Task to carry out
In the records below, locate each line that contains the word "this" and copy those lines.

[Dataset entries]
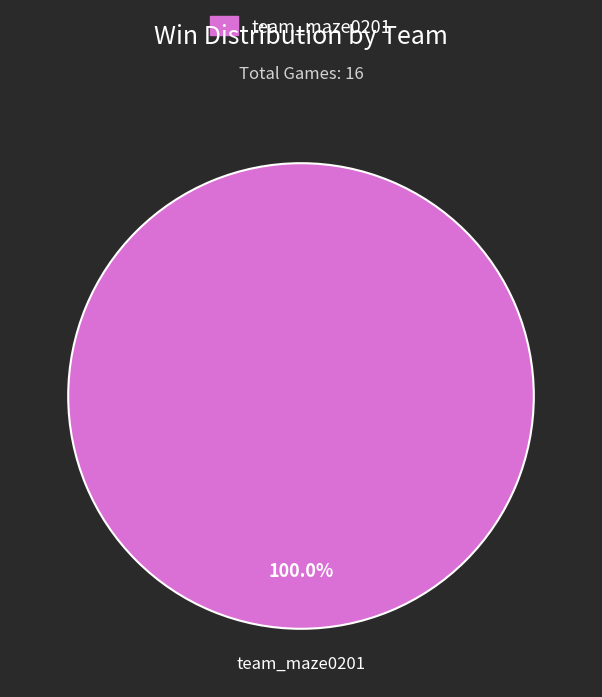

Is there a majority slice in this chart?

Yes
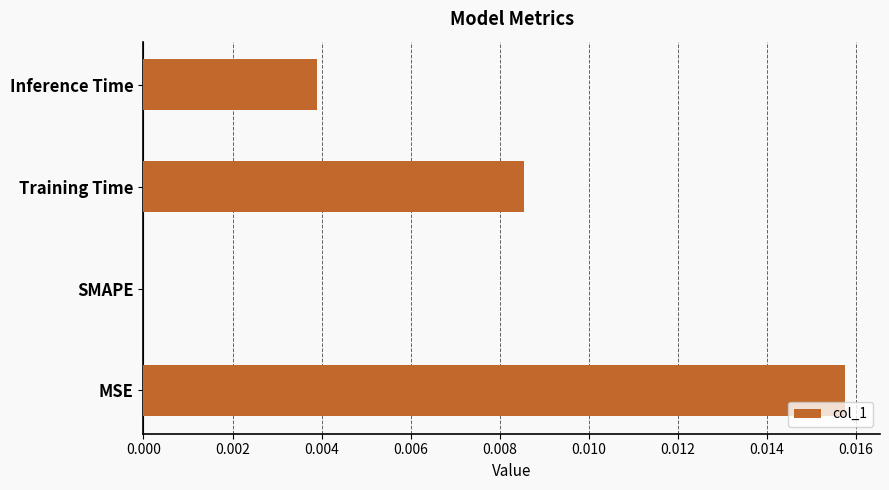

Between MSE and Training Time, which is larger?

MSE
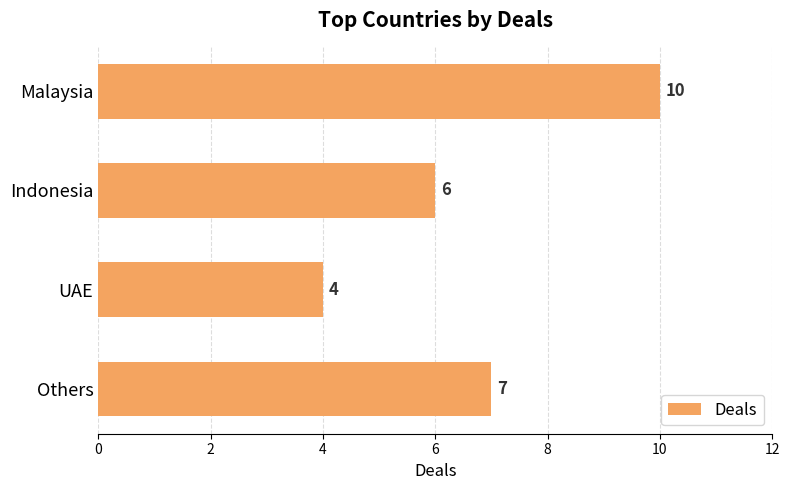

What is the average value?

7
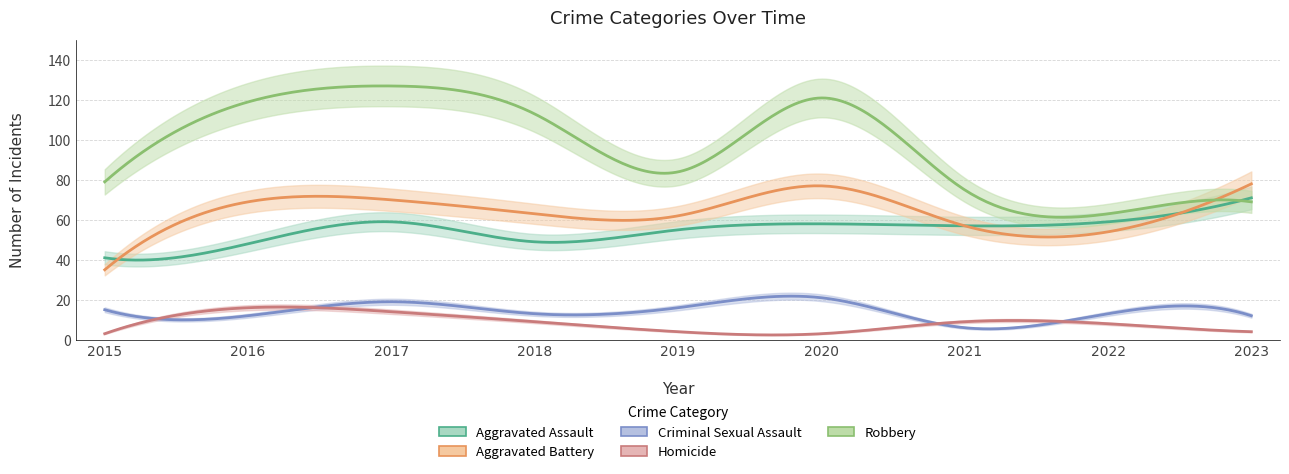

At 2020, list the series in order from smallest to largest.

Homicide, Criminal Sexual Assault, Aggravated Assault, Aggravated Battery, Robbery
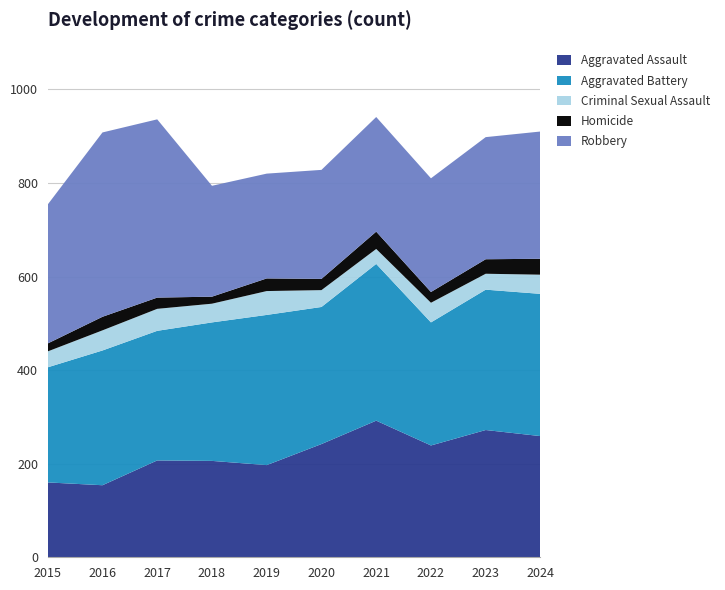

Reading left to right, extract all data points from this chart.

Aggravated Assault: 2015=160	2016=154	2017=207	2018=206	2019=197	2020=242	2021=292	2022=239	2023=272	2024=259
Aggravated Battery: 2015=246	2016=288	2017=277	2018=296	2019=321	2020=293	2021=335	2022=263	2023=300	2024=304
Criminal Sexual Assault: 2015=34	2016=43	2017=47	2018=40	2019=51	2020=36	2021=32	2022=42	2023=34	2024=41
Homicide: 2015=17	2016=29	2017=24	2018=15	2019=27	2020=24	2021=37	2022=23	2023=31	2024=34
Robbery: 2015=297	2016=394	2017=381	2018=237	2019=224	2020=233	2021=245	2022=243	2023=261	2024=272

Written reply
Is there a majority slice in this chart?
Reading left to right, extract all data points from this chart.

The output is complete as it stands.